> [Description of the task] For the records below, tally the lines that include the word "highlighters" and report the number alone.

> [Dataset records]
------------------------------------------------------------------------

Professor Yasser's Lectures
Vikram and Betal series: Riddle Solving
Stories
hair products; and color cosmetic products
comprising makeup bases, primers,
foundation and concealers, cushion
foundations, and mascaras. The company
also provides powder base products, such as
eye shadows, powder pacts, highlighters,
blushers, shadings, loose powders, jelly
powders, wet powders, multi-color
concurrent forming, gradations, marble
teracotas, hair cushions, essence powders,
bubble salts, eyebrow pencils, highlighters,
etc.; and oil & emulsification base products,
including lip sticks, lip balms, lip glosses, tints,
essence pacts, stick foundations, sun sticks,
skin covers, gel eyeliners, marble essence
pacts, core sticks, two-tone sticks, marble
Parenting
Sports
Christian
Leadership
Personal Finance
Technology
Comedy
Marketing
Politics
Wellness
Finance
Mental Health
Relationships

------------------------------------------------------------------------

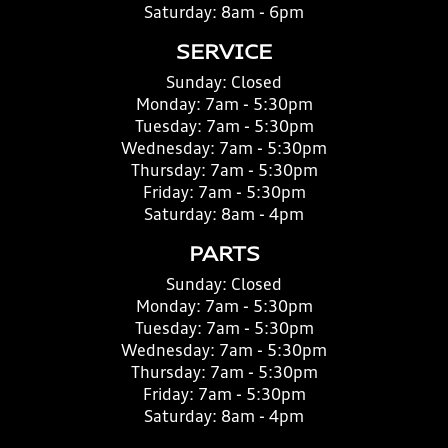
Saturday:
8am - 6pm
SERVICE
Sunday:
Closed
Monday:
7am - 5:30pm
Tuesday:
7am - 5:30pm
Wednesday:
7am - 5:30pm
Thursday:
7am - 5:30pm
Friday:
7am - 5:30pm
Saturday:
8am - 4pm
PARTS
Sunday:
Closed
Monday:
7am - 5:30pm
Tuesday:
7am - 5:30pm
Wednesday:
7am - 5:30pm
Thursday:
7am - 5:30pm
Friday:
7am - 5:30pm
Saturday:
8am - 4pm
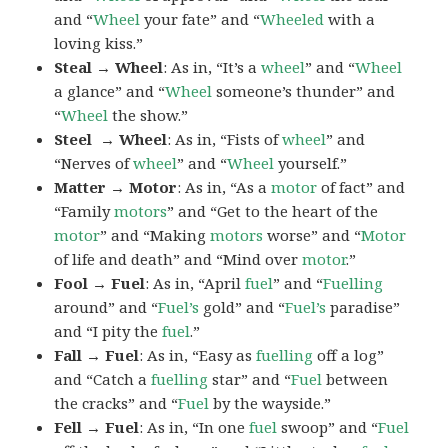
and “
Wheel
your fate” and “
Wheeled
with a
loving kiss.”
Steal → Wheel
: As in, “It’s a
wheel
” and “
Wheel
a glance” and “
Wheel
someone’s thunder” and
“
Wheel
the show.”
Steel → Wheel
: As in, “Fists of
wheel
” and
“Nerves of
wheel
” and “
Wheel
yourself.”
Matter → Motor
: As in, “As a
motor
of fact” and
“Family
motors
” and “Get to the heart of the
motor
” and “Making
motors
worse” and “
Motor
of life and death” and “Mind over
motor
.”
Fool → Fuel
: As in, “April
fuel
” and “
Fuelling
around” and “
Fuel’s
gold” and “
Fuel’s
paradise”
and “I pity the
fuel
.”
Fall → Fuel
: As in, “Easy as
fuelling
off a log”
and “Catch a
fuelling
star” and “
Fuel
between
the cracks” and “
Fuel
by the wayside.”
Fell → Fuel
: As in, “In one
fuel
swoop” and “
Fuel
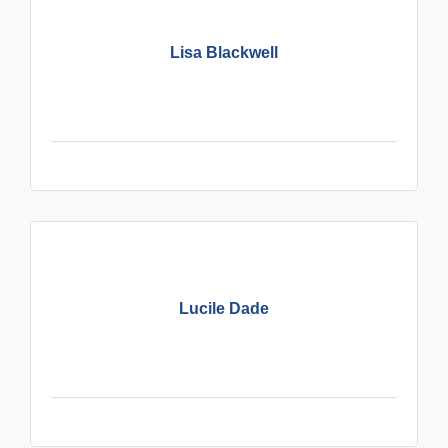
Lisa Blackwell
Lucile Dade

------------------------------------------------------------------------

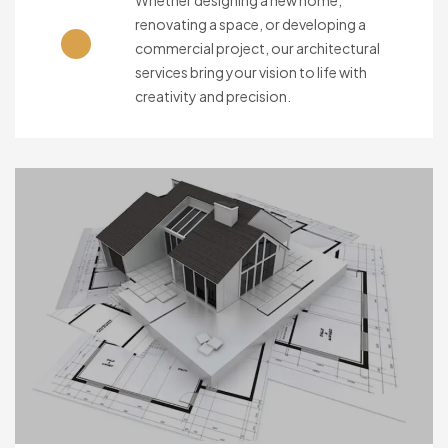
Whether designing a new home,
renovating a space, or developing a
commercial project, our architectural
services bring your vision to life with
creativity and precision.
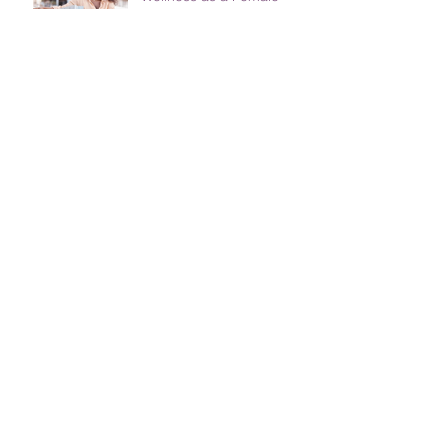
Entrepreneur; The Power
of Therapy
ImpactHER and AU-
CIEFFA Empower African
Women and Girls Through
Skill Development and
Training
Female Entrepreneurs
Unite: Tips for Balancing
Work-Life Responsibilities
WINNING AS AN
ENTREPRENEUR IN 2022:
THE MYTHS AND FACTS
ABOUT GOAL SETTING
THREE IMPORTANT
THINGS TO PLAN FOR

------------------------------------------------------------------------

> [Output for this exercise] 2